How to complete this task:
Among the entries that follow, locate the line with "### Upload Avatar" and the line with "#### International single payment". Output those lines and all lines in between, exactly, minus the pictures.
------ Records
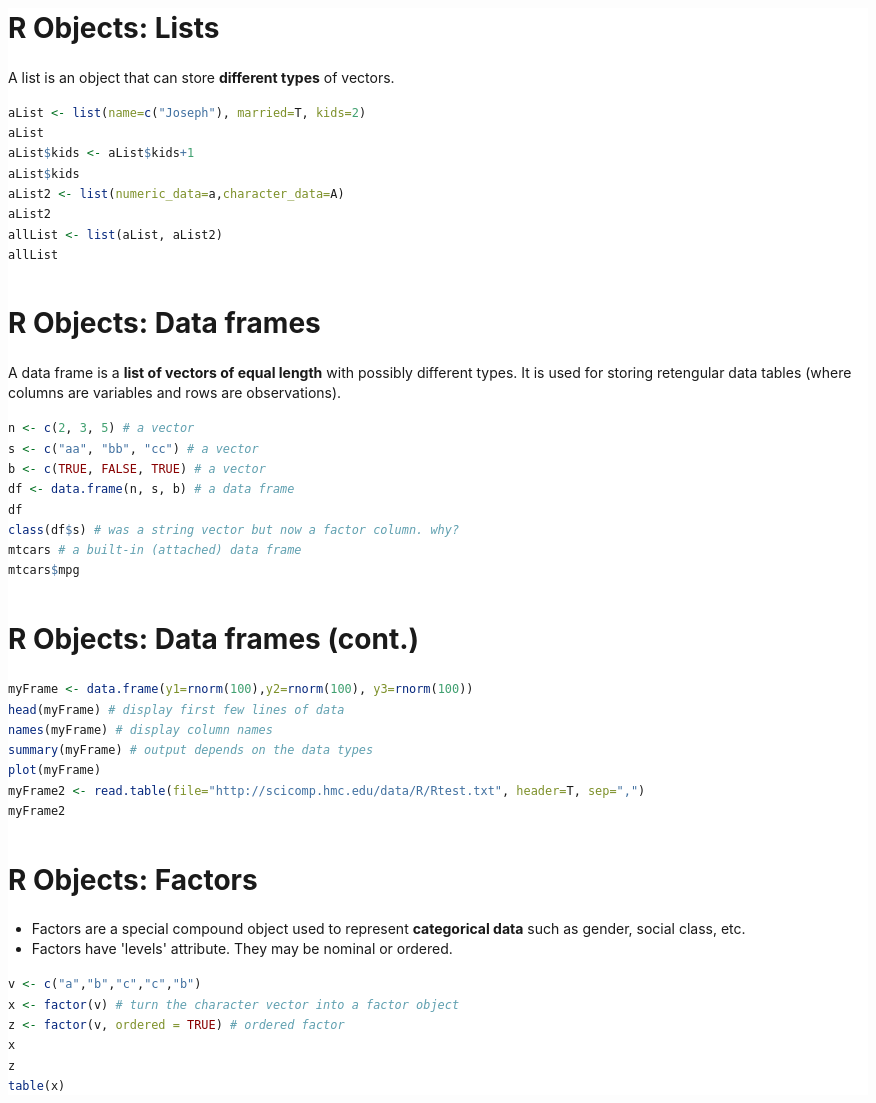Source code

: R Objects: Lists
========================================================
A list is an object that can store __different types__ of vectors. 

```r
aList <- list(name=c("Joseph"), married=T, kids=2)
aList
aList$kids <- aList$kids+1
aList$kids
aList2 <- list(numeric_data=a,character_data=A)
aList2
allList <- list(aList, aList2)
allList
```

R Objects: Data frames
========================================================
A data frame is a __list of vectors of equal length__ with possibly different types. It is used for storing retengular data tables (where columns are variables and rows are observations).

```r
n <- c(2, 3, 5) # a vector 
s <- c("aa", "bb", "cc") # a vector
b <- c(TRUE, FALSE, TRUE) # a vector
df <- data.frame(n, s, b) # a data frame
df
class(df$s) # was a string vector but now a factor column. why?
mtcars # a built-in (attached) data frame
mtcars$mpg
```

R Objects: Data frames (cont.)
========================================================

```r
myFrame <- data.frame(y1=rnorm(100),y2=rnorm(100), y3=rnorm(100))
head(myFrame) # display first few lines of data
names(myFrame) # display column names
summary(myFrame) # output depends on the data types
plot(myFrame)
myFrame2 <- read.table(file="http://scicomp.hmc.edu/data/R/Rtest.txt", header=T, sep=",")
myFrame2
```

R Objects: Factors
========================================================
* Factors are a special compound object used to represent __categorical data__ such as gender, social class, etc.
* Factors have 'levels' attribute. They may be nominal or ordered.

```r
v <- c("a","b","c","c","b")
x <- factor(v) # turn the character vector into a factor object
z <- factor(v, ordered = TRUE) # ordered factor
x
z
table(x)
```
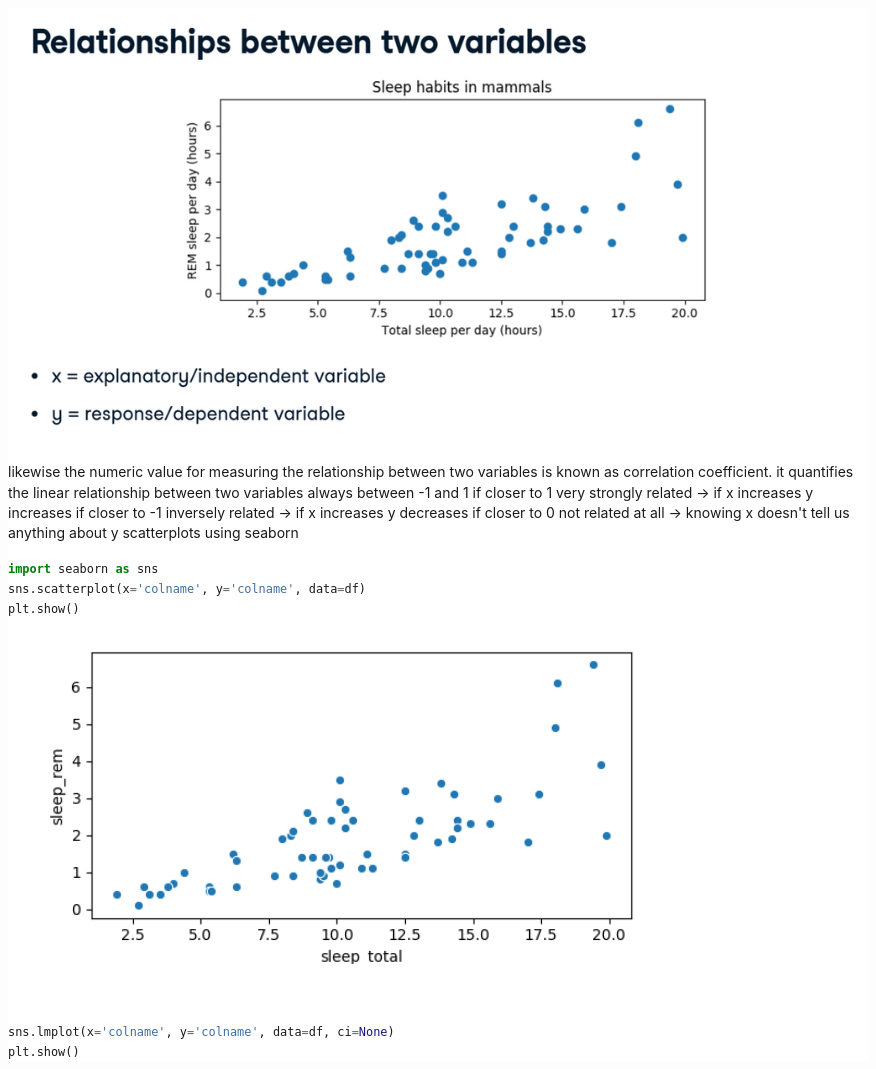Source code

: ![[Pasted image 20231031232920.png]](https://github.com/Golden-Exp/DataCamp/blob/main/Statistics/Attachments/Pasted%20image%2020231031232920.png/?raw=true)

likewise the numeric value for measuring the relationship between two variables is known as correlation coefficient.
it quantifies the linear relationship between two variables
always between -1 and 1
if closer to 1 very strongly related -> if x increases y increases
if closer to -1 inversely related -> if x increases y decreases
if closer to 0 not related at all -> knowing x doesn't tell us anything about y
scatterplots using seaborn
```python
import seaborn as sns
sns.scatterplot(x='colname', y='colname', data=df)
plt.show()
```
![[Pasted image 20231031233326.png]](https://github.com/Golden-Exp/DataCamp/blob/main/Statistics/Attachments/Pasted%20image%2020231031233326.png/?raw=true)
```python
sns.lmplot(x='colname', y='colname', data=df, ci=None)
plt.show()
```
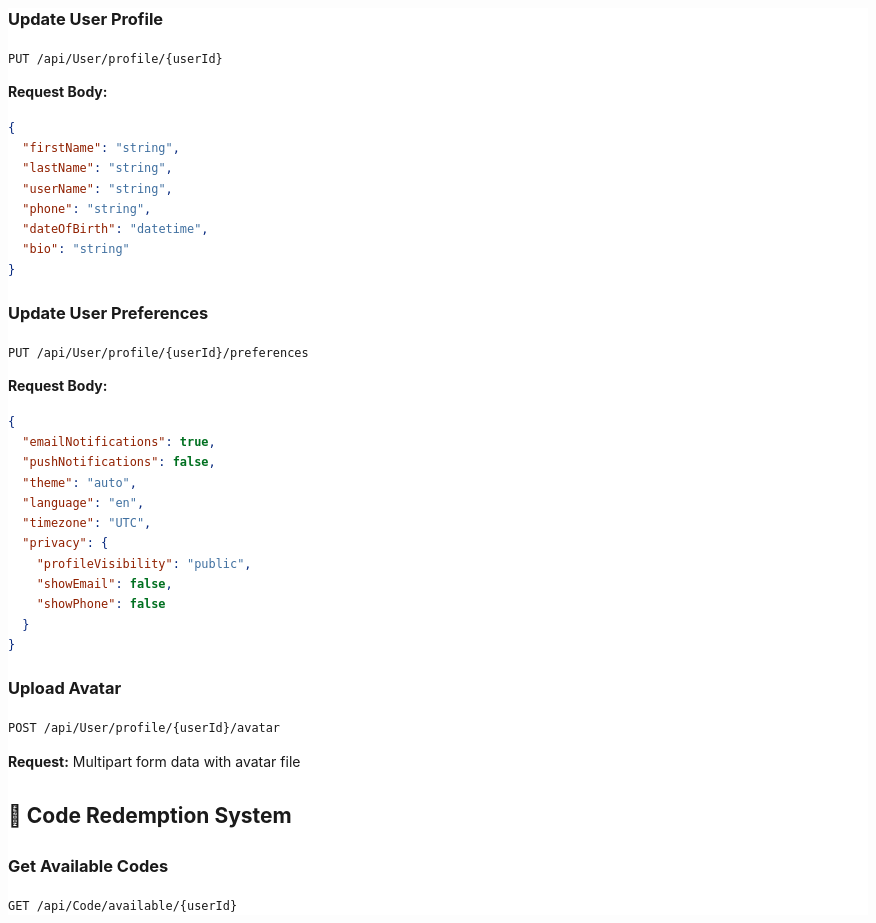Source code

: ### Update User Profile

```http
PUT /api/User/profile/{userId}
```

**Request Body:**

```json
{
  "firstName": "string",
  "lastName": "string",
  "userName": "string",
  "phone": "string",
  "dateOfBirth": "datetime",
  "bio": "string"
}
```

### Update User Preferences

```http
PUT /api/User/profile/{userId}/preferences
```

**Request Body:**

```json
{
  "emailNotifications": true,
  "pushNotifications": false,
  "theme": "auto",
  "language": "en",
  "timezone": "UTC",
  "privacy": {
    "profileVisibility": "public",
    "showEmail": false,
    "showPhone": false
  }
}
```

### Upload Avatar

```http
POST /api/User/profile/{userId}/avatar
```

**Request:** Multipart form data with avatar file

## 🎁 Code Redemption System

### Get Available Codes

```http
GET /api/Code/available/{userId}
```
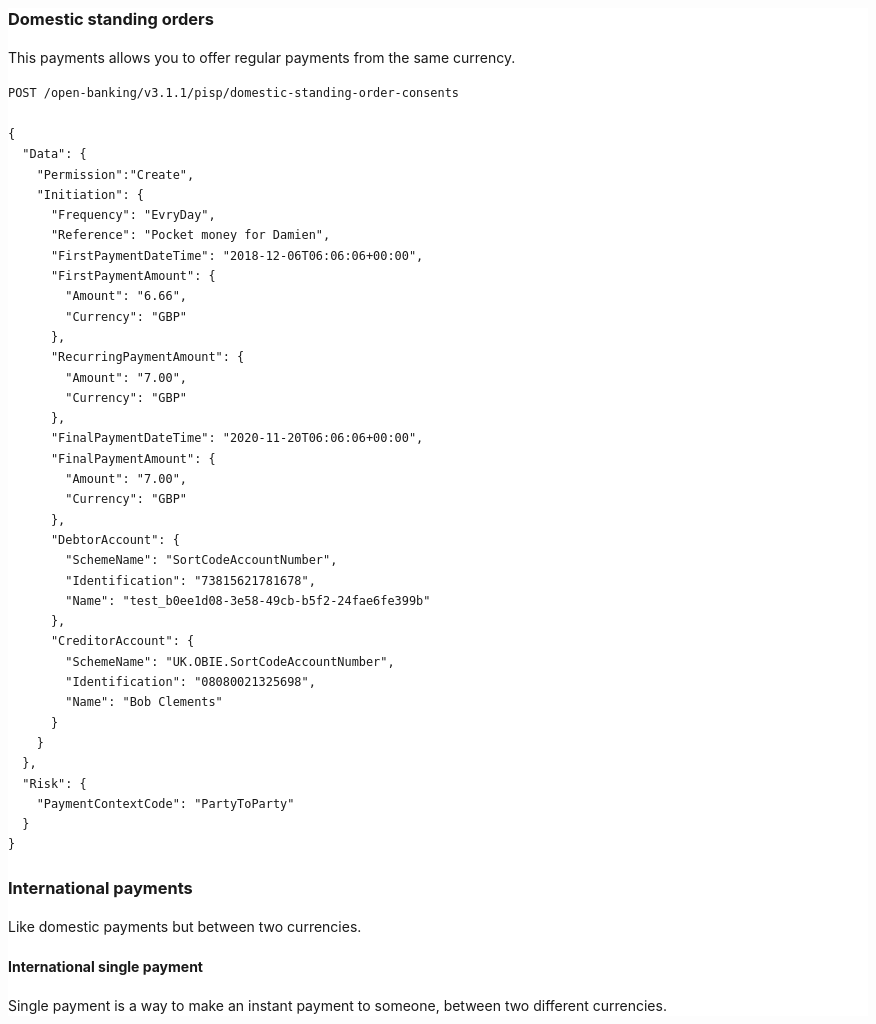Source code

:### Domestic standing orders

This payments allows you to offer regular payments from the same currency.

```
POST /open-banking/v3.1.1/pisp/domestic-standing-order-consents 

{
  "Data": {
  	"Permission":"Create",
    "Initiation": {
      "Frequency": "EvryDay",
      "Reference": "Pocket money for Damien",
      "FirstPaymentDateTime": "2018-12-06T06:06:06+00:00",
      "FirstPaymentAmount": {
        "Amount": "6.66",
        "Currency": "GBP"
      },     
      "RecurringPaymentAmount": {
        "Amount": "7.00",
        "Currency": "GBP"
      },    
      "FinalPaymentDateTime": "2020-11-20T06:06:06+00:00",
      "FinalPaymentAmount": {
        "Amount": "7.00",
        "Currency": "GBP"
      },
      "DebtorAccount": {
        "SchemeName": "SortCodeAccountNumber",
        "Identification": "73815621781678",
        "Name": "test_b0ee1d08-3e58-49cb-b5f2-24fae6fe399b"
      },
      "CreditorAccount": {
        "SchemeName": "UK.OBIE.SortCodeAccountNumber",
        "Identification": "08080021325698",
        "Name": "Bob Clements"
      }
    }
  },
  "Risk": {
    "PaymentContextCode": "PartyToParty"
  }
}
```


### International payments

Like domestic payments but between two currencies.

#### International single payment

Single payment is a way to make an instant payment to someone, between two different currencies.
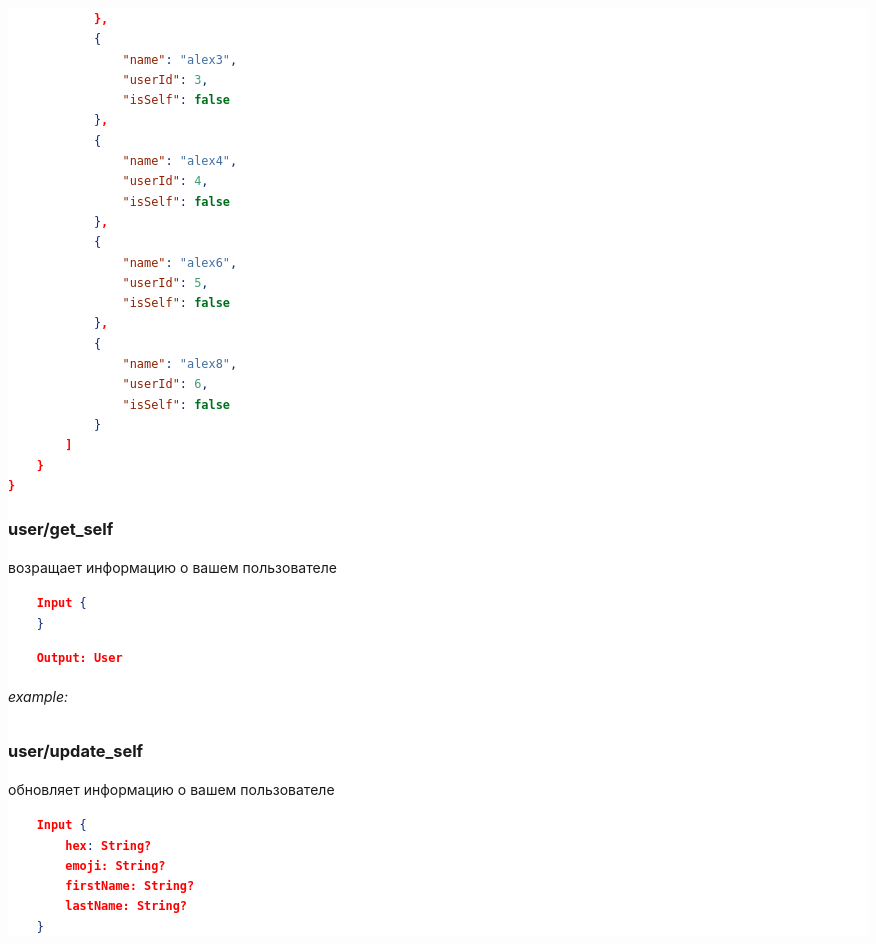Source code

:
 ``` json
            },
            {
                "name": "alex3",
                "userId": 3,
                "isSelf": false
            },
            {
                "name": "alex4",
                "userId": 4,
                "isSelf": false
            },
            {
                "name": "alex6",
                "userId": 5,
                "isSelf": false
            },
            {
                "name": "alex8",
                "userId": 6,
                "isSelf": false
            }
        ]
    }
}
```

### user/get_self

возращает информацию о вашем пользователе

``` json
    Input {
    }
```

``` json
    Output: User
```

###### example:


### user/update_self

обновляет информацию о вашем пользователе

``` json
    Input {
        hex: String?
        emoji: String?
        firstName: String?
        lastName: String?
    }
```

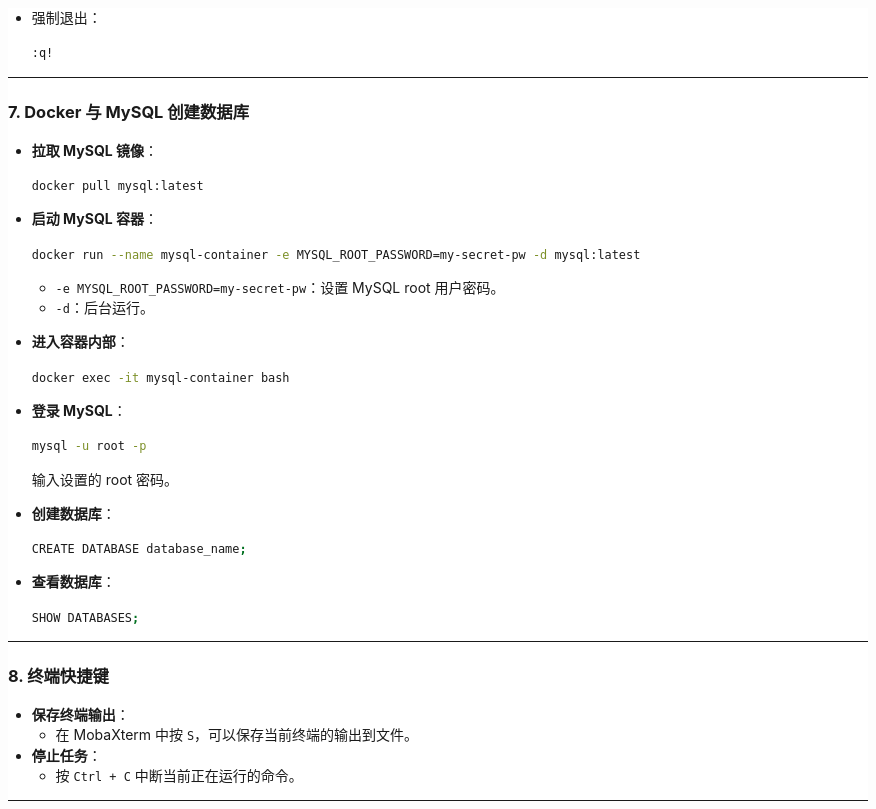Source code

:   - 强制退出：

    ```bash
    :q!
    ```

------

### **7. Docker 与 MySQL 创建数据库**

- **拉取 MySQL 镜像**：

  ```bash
  docker pull mysql:latest
  ```

- **启动 MySQL 容器**：

  ```bash
  docker run --name mysql-container -e MYSQL_ROOT_PASSWORD=my-secret-pw -d mysql:latest
  ```

  - `-e MYSQL_ROOT_PASSWORD=my-secret-pw`：设置 MySQL root 用户密码。
  - `-d`：后台运行。

- **进入容器内部**：

  ```bash
  docker exec -it mysql-container bash
  ```

- **登录 MySQL**：

  ```bash
  mysql -u root -p
  ```

  输入设置的 root 密码。

- **创建数据库**：

  ```bash
  CREATE DATABASE database_name;
  ```

- **查看数据库**：

  ```bash
  SHOW DATABASES;
  ```

------

### **8. 终端快捷键**

- **保存终端输出**：
  - 在 MobaXterm 中按 `S`，可以保存当前终端的输出到文件。
- **停止任务**：
  - 按 `Ctrl + C` 中断当前正在运行的命令。

------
------------
Solution:
### Upload Avatar

```http
POST /api/User/profile/{userId}/avatar
```

**Request:** Multipart form data with avatar file

## 🎁 Code Redemption System

### Get Available Codes

```http
GET /api/Code/available/{userId}
```
Source code

:### Domestic standing orders

This payments allows you to offer regular payments from the same currency.

```
POST /open-banking/v3.1.1/pisp/domestic-standing-order-consents 

{
  "Data": {
  	"Permission":"Create",
    "Initiation": {
      "Frequency": "EvryDay",
      "Reference": "Pocket money for Damien",
      "FirstPaymentDateTime": "2018-12-06T06:06:06+00:00",
      "FirstPaymentAmount": {
        "Amount": "6.66",
        "Currency": "GBP"
      },     
      "RecurringPaymentAmount": {
        "Amount": "7.00",
        "Currency": "GBP"
      },    
      "FinalPaymentDateTime": "2020-11-20T06:06:06+00:00",
      "FinalPaymentAmount": {
        "Amount": "7.00",
        "Currency": "GBP"
      },
      "DebtorAccount": {
        "SchemeName": "SortCodeAccountNumber",
        "Identification": "73815621781678",
        "Name": "test_b0ee1d08-3e58-49cb-b5f2-24fae6fe399b"
      },
      "CreditorAccount": {
        "SchemeName": "UK.OBIE.SortCodeAccountNumber",
        "Identification": "08080021325698",
        "Name": "Bob Clements"
      }
    }
  },
  "Risk": {
    "PaymentContextCode": "PartyToParty"
  }
}
```


### International payments

Like domestic payments but between two currencies.

#### International single payment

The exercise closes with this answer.